Колени подо мной подогнулись, и я рухнула в кресло. На один лишь безумный миг мне показалось, что Джон убил моего сына, но потом я увидела, как он сует мундштук от одной из курительных трубок доктора Пиерса в маленькое, только что прорезанное в дыхательном горле отверстие, и услышала хриплое дыхание. Ричард обрел способность дышать!

Я уронила голову на руки, не в силах смотреть, потом все же сквозь дырочку меж пальцами увидела, что Джон внимательно всматривается в рот Ричарда, а его правая рука повелительным, как у настоящего эдинбургского хирурга, жестом протянута в сторону Селии.

Она, порывшись в своем ридикюле, вытащила оттуда крючок для застегивания перчаток с перламутровой ручкой, а потом еще маленький крючок для вязания.

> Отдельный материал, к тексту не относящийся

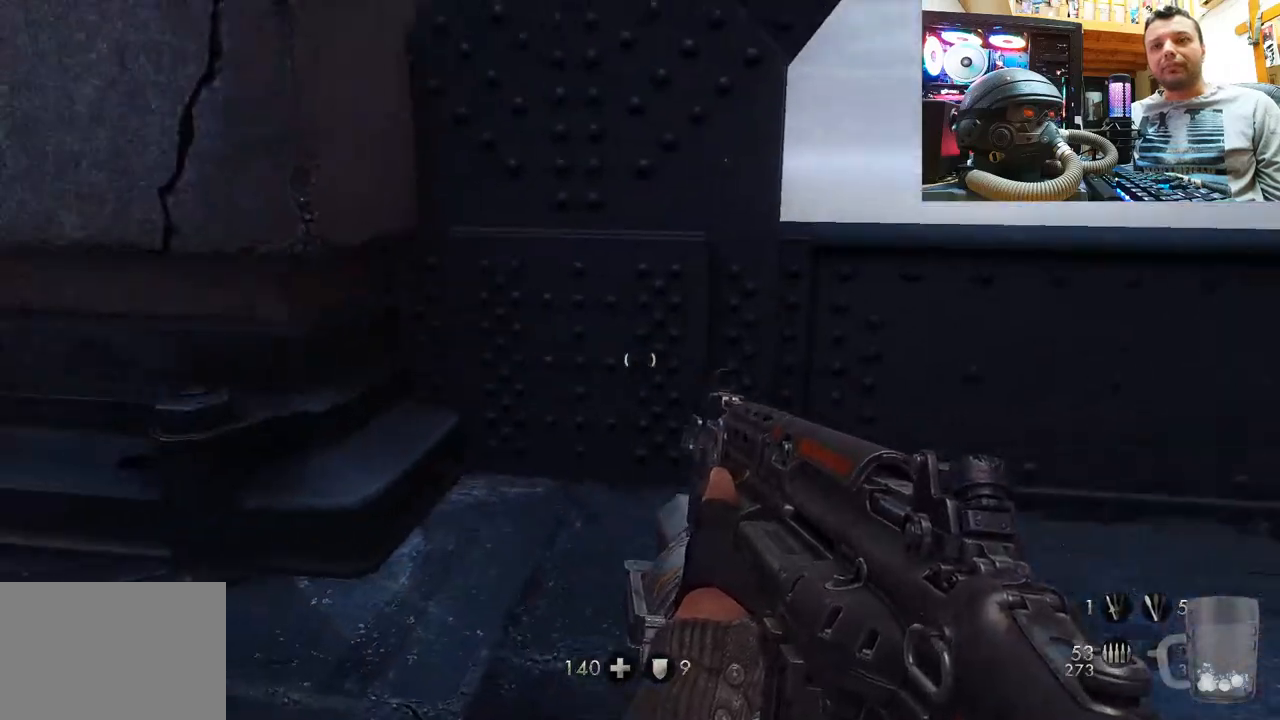
{"buttons": [], "left_stick": "down-left", "right_stick": "right", "events": [[133, "right_stick", "left"], [333, "right_stick", "right"], [350, "left_stick", "center"], [433, "left_stick", "down-left"]]}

Она положила первый крючок в раскрытую ладонь Джона, но никуда не отошла. Без малейших колебаний она обеими руками взяла бледное личико Ричарда и устроила его так, чтобы трубочный мундштук ничем не закрывало и не забивало. Губы мальчика уже снова порозовели. Джон, низко склонившись над ним, пытался извлечь проглоченный колокольчик крючком для перчаток. У меня за спиной в дверном проеме вдруг резко скрипнули башмаки доктора Пиерса – это он от волнения переступил с ноги на ногу.